The company sold 12.7 million iPods, down about 21 percent compared to the year before. The iPod touch was (as always) popular during the holidays, and still accounts for more than half of all iPods sold. The company claims that the iPod owns more then 70 percent of the market for MP3 players.

iTunes generated US$2.1 billion in revenue, and the company established new all-time quarterly sales records for music, movies, and apps. The company added music stores in 56 countries, for a total of 119 around the world. The App Store sold 2 billion downloads in December; cumulative downloads have surpassed 40 billion, generating US$7 billion in payments to developers.

Apple made brief mention of its Apple TV offering, noting that it sold more than 2 million settop boxes during the holiday season quarter. That’s a 60 percent increase from the prior year.

Revenue from Apple’s retail effort was US$6.4 billion—an all-time high and a 5 percent increase over the 2012 first quarter. The company says that revenue is largely due to iPad and iPhone sales.

Apple opened 11 new stores, including four in its Greater China region. It expects to invest a bit less than US$1 billion in its retail stores this fiscal year.

Apple once again noted that the cumulative downloads have now surpassed 40 billion for the App Store, generating US$7 billion for developers. There were 2 billion downloads in the month of December alone.

Unusually, Apple did not break out the percentage of customers who purchased Macs at Apple Stores who were new to the platform. (In the past, that company has hovered consistently around 50 percent.) That omission could be a byproduct of the dip in Mac sales during the quarter.
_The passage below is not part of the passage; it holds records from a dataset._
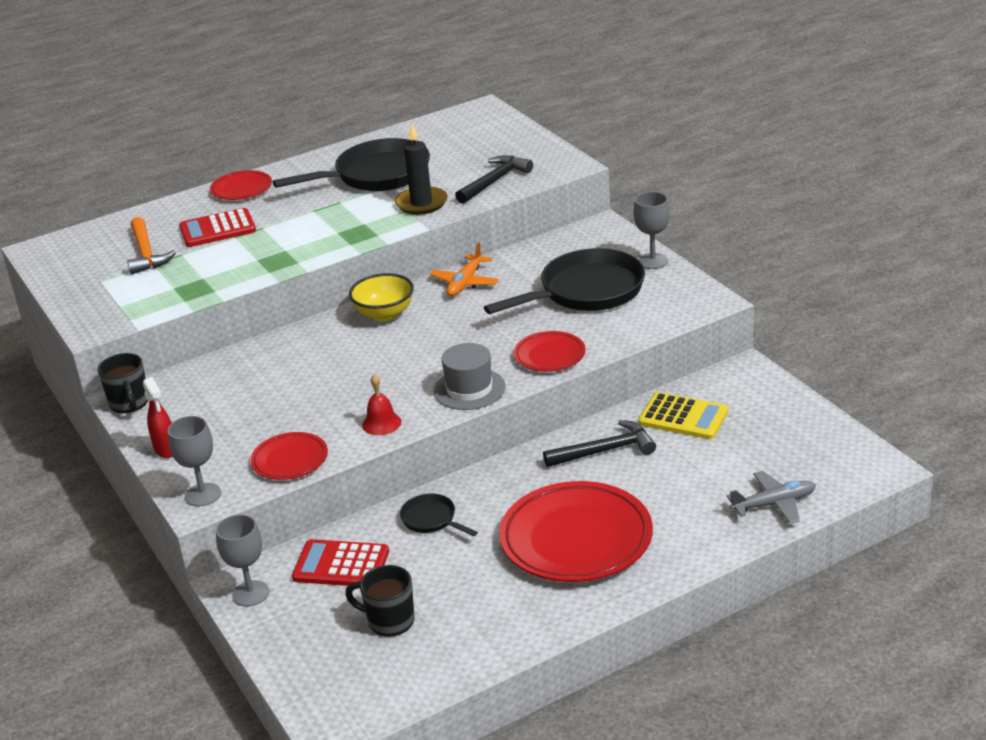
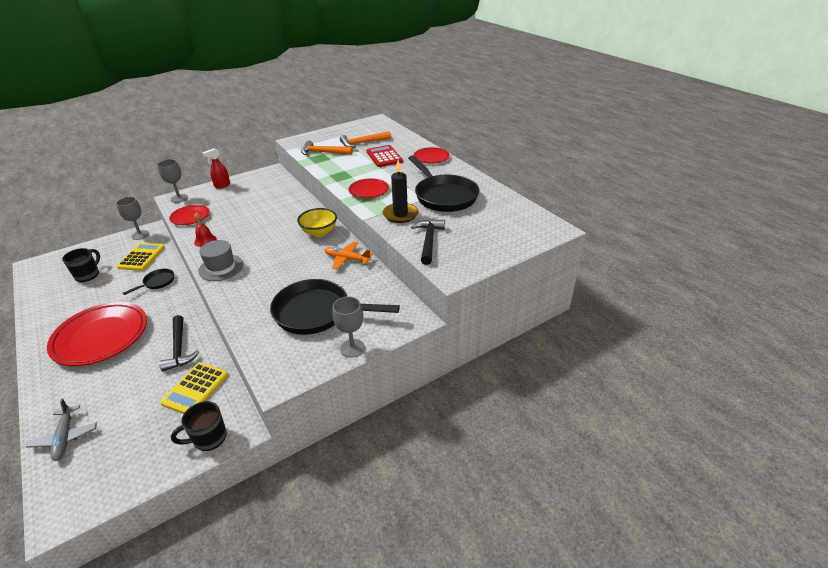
camera: 85 degrees right, 5 degrees up
black mug [97,353,148,413] -> black mug moved to [171,401,227,451]
red calculator [292,539,389,586] -> yellow calculator [117,243,165,271]
black hammer [455,155,533,204] -> black hammer turned 120 degrees counterclockwise [411,220,445,265]
black pan [484,248,645,314] -> black pan turned 135 degrees clockwise [270,279,400,335]
red plate [514,331,586,372] -> red plate moved to [349,178,389,198]
none -> orange hammer [301,140,353,155]

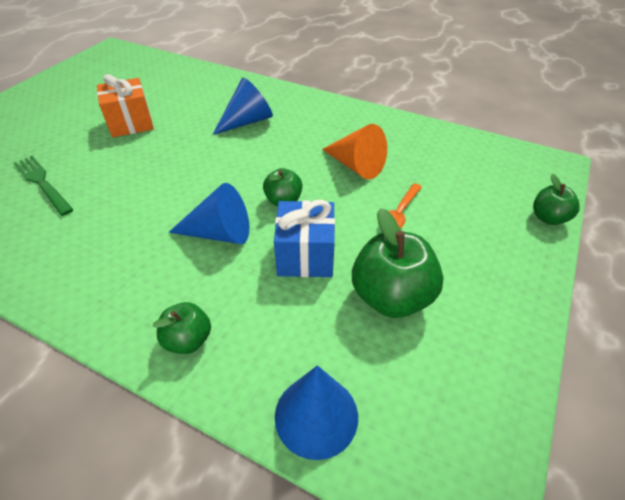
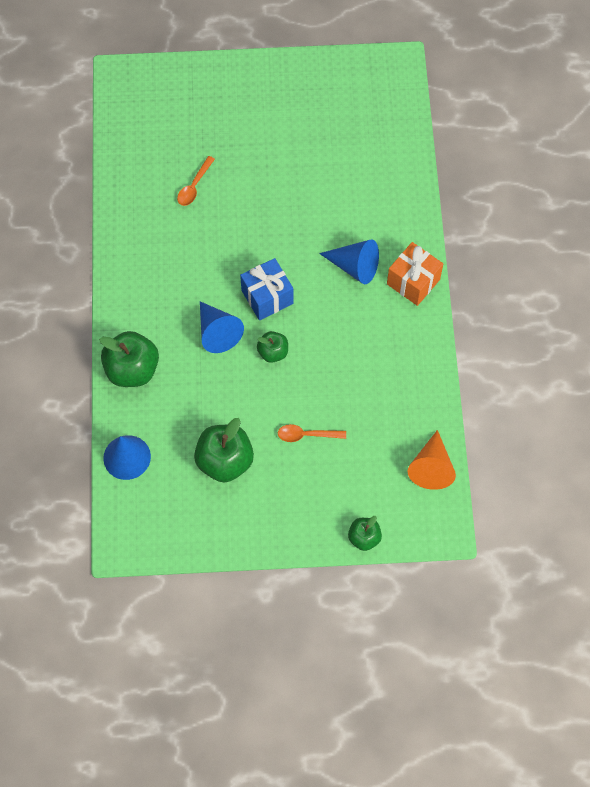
camera: 60 degrees right, 20 degrees up
green fork [14,156,74,216] -> orange spoon [177,156,215,206]
orange gift [97,74,154,138] -> orange gift moved to [387,242,443,306]
green apple [153,302,211,354] -> green apple [99,331,159,387], size x1.78
blue gift [274,200,335,277] -> blue gift moved to [240,258,293,320]
orange cone [322,124,387,179] -> orange cone moved to [407,430,456,490]

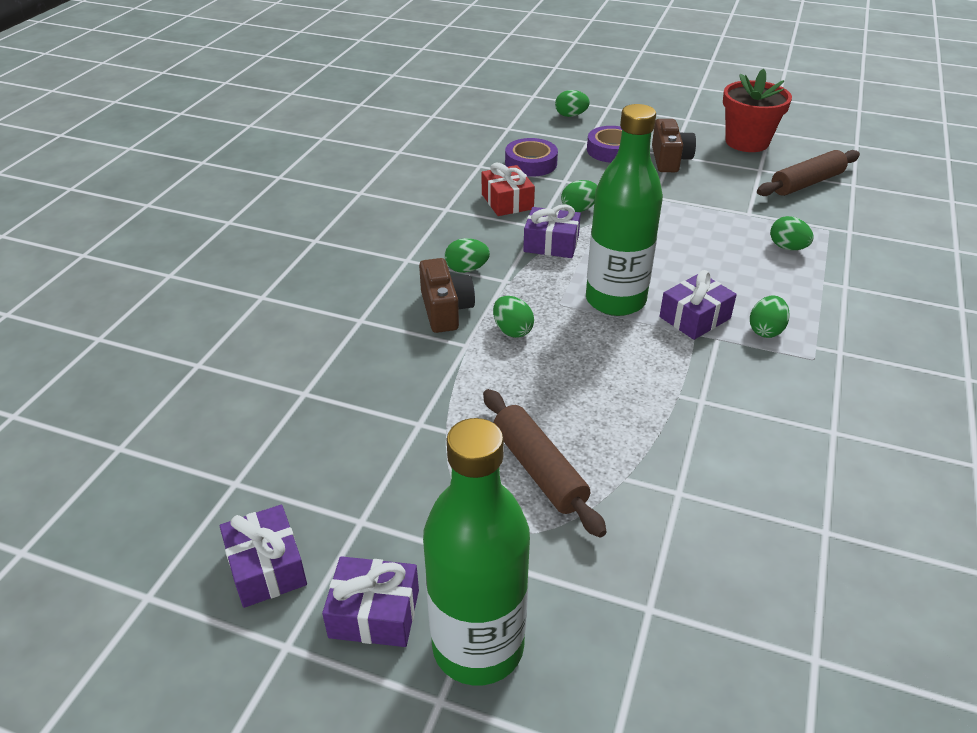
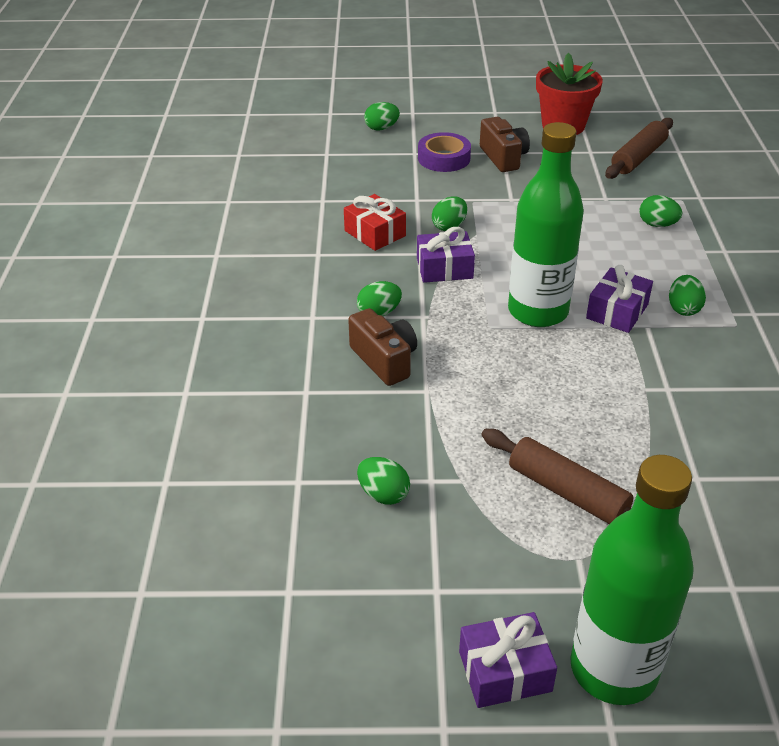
camera: 20 degrees left, 0 degrees up
purple gift [220,505,307,608] -> none
green egg [493,296,534,338] -> green egg moved to [357,457,410,505]
purple tape [505,138,558,177] -> none

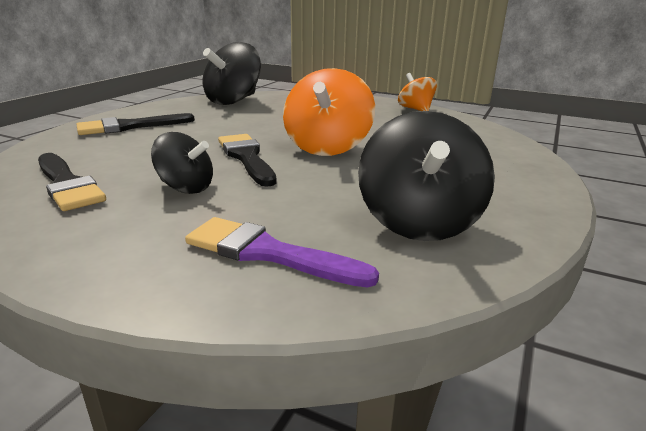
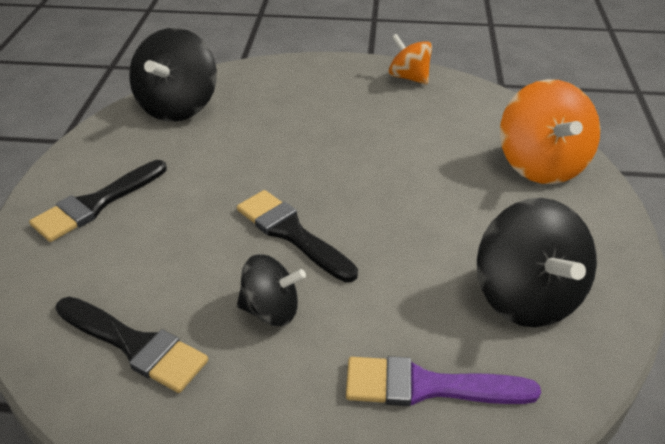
camera: 20 degrees left, 15 degrees up
orange spinning top [283,68,375,156] -> orange spinning top moved to [500,79,600,184]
For the second quarter ending in March, Apple expects sales to come in between US$41 and US$43 billion. That number would be slightly ahead of the US$39.2 billion in revenue the company logged in the 2012 second quarter. Apple is no longer giving analysts a forecast on earnings per share for the quarter, instead providing its expectations for gross margin and operating expenses in addition to revenue. (Apple expects gross margin to be between 37.5 and 38.5 percent for the upcoming quarter while operating expenses will come in at US$3.8 and US$3.9 billion.)